My sister-in-law was diagnosed with cancer in 2011 at an extremely early stage. She underwent six cycles of Chemotherapy as part of her healing process and emerged victorious in the deadly battle. Additionally, she had to take Radiation therapy to complement her treatment.
Though she recovered once, there were two relapses that her body couldn’t bear. She passed away in 2015, but her story lives on, and her courage continues to inspire all of us to this date. The more people know about her journey, the prouder we feel because it will give renewed hope to every cancer survivor and fighter out there.
The Importance of Diet:
I feel that the diet you follow is crucial. It is why you must have a special menu that helps you get all the nutrients you lose during the strenuous Chemotherapy sessions. The doctors prescribed her a routine of eating habits and dishes to replenish lost energy. In my opinion, it is excellent and speeds up the recovery process.
The Support of the Medical Staff:
The doctors were accommodating and took time to discuss the possible treatments and how to proceed. We had complete faith in the experts at our service, and there was never any confusion regarding the procedure.
The best part of being treated by such experienced medical staff is that you can have blind faith in them because they understand the human body and the treatment needs.
From preparing the fighter to ensuring that the chemo sessions were done timely and accurately, the doctors helped us in every way possible.
My sister-in-law’s personal and professional life was undoubtedly affected by her cancer. She has a pregnant daughter and couldn’t be by her side during both deliveries.
It is a tender period when a daughter needs her mother the most, but the circumstances are such that she can’t. After her recovery, she travelled abroad and took a break from the monotonous life here, but it relapsed.
On the work front, she was associated with Air India as an assistant manager and took a break from work during her treatment. I remember she was diagnosed one year before her retirement, and after her recovery, she was delighted to return to work.
However, she worked only for a few weeks before she retired officially. She was highly dedicated to excellence, and her work records show her skills.

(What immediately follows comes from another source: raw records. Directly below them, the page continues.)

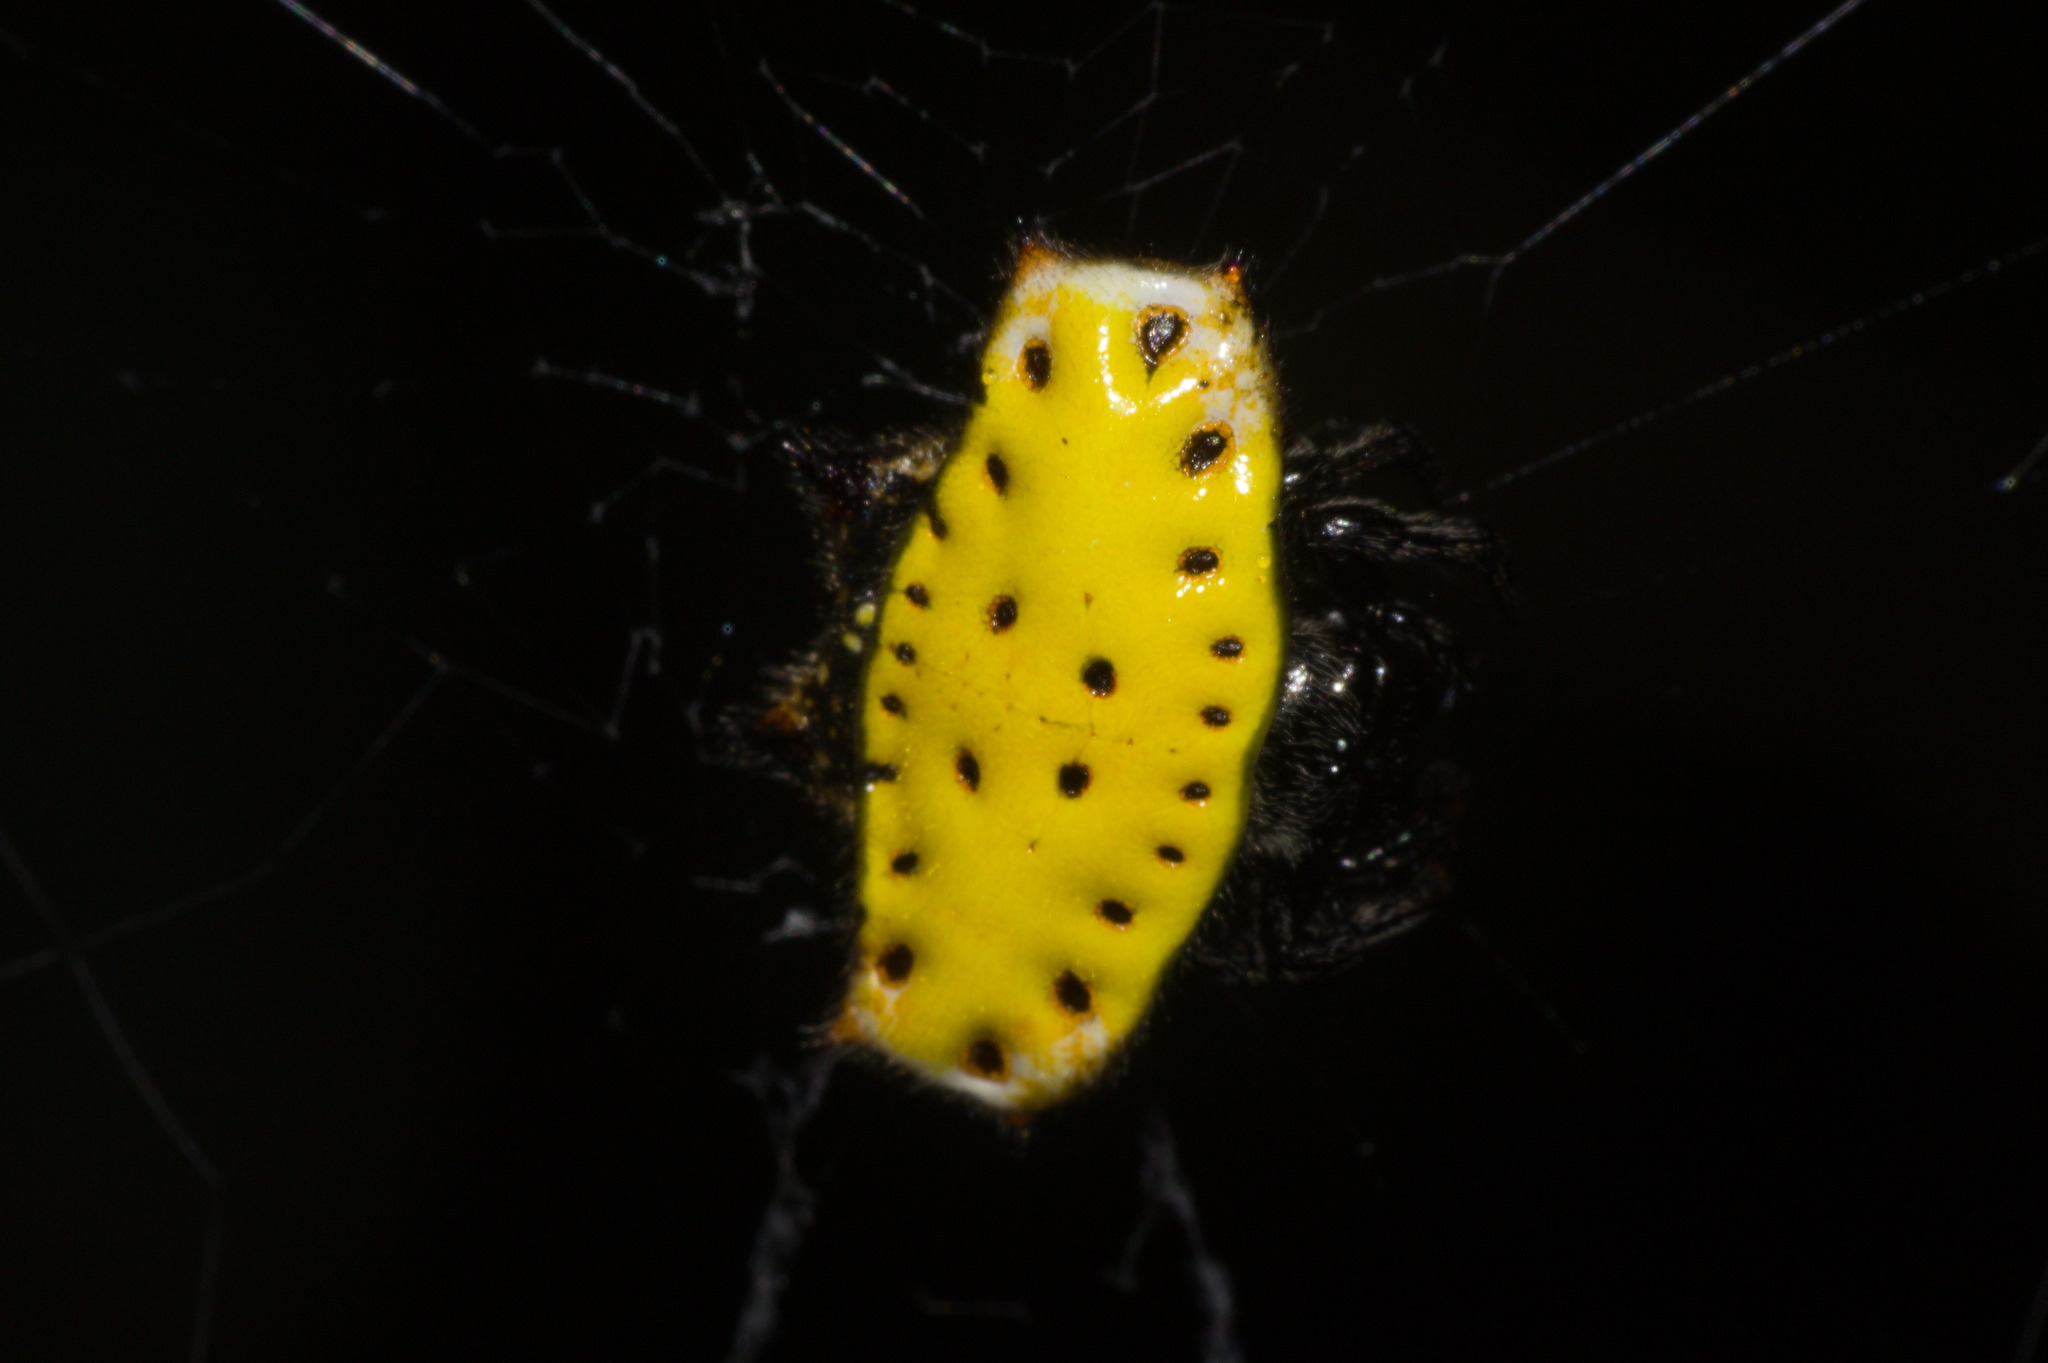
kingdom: Animalia
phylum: Arthropoda
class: Arachnida
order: Araneae
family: Araneidae
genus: Gasteracantha
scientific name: Gasteracantha cancriformis
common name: Orb weavers
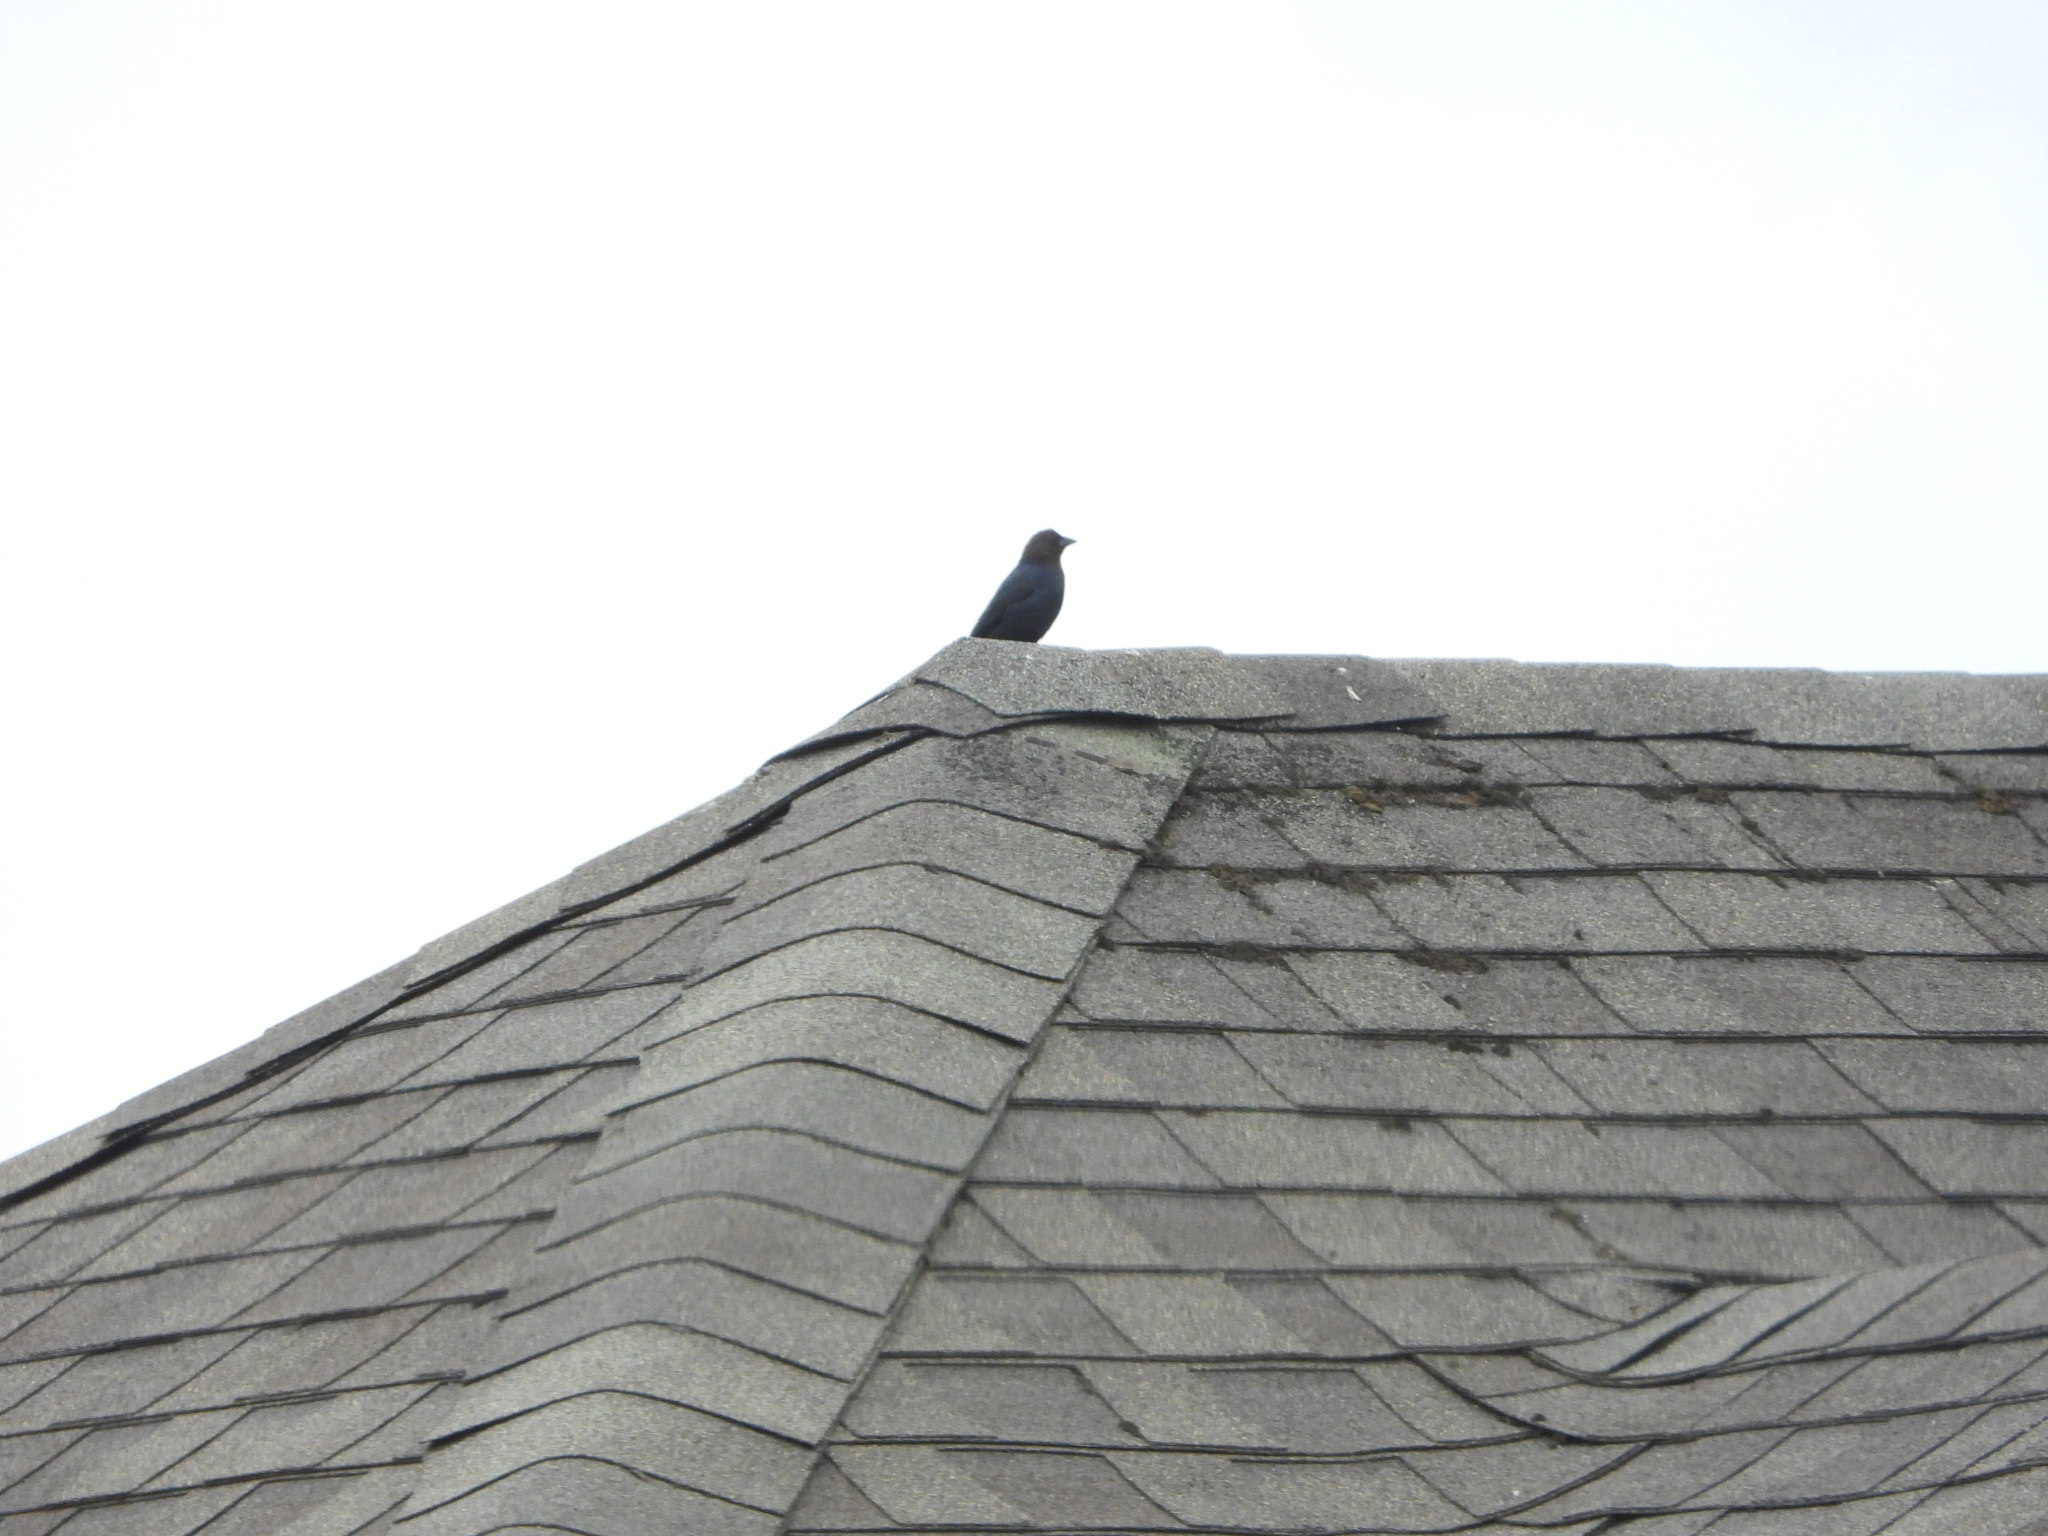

There has been a strong family history where we have lost cousins, aunts, and grandmother to cancer. Since we understand that genes can also lead to the development of cancer cells in the body, she had visited the doctor earlier to take precautions.
I feel that removing the ovaries at that time could have saved her. I always believe that precaution is better than cure. However, the doctor had told us it was unnecessary, and we believed him.
My sister-in-law was very optimistic as a person. Though she had her share of ups and lows during treatment, it did not affect her genuine disposition. Some side effects that she experienced were cough and dizziness.
When she was fine and able to support her body, she would go on walks and maintain physical fitness as far as possible. Notably, she had no problems such as imbalanced blood pressure or diabetes- these have become increasingly common in people of all ages now.
She was in constant touch with some of her colleagues, who were cancer survivors. It gave her immense strength and courage to face the disease.
She felt that if others could do it, she could do it too. We were impressed with the optimistic school of thought, which gave us hope. I was always there by her because she was very dear to me. Though our brothers and husband were always around us, a lady’s support was essential, and we could not overlook it.
My message to every cancer fighter is to be positive and not give up hope. A neighbour in the vicinity is a cancer survivor and ran a marathon of 21 km. Such inspirational people are all around us; we must look up to them. A positive vibe is all it takes to make a difference!